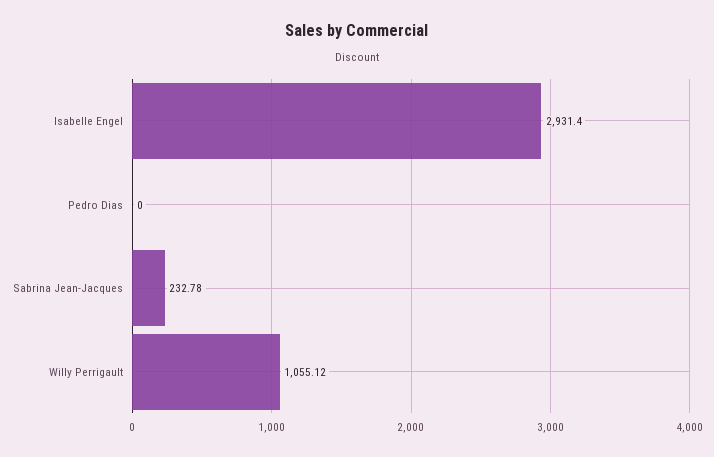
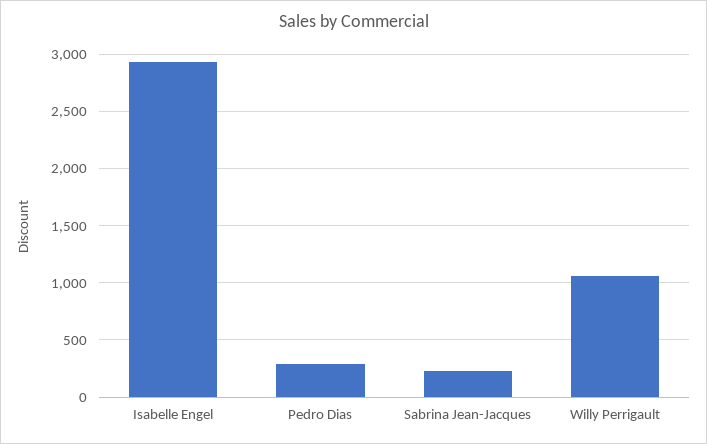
  {
    "Isabelle Engel": 2931.4,
-   "Pedro Dias": 0,
+   "Pedro Dias": 300,
    "Sabrina Jean-Jacques": 232.78,
    "Willy Perrigault": 1055.12
  }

Brief: All of the data is to be returned exactly, with no pictures included.

Answer box:
  {
    "Isabelle Engel": 2931.4,
-   "Pedro Dias": 0,
+   "Pedro Dias": 300,
    "Sabrina Jean-Jacques": 232.78,
    "Willy Perrigault": 1055.12
  }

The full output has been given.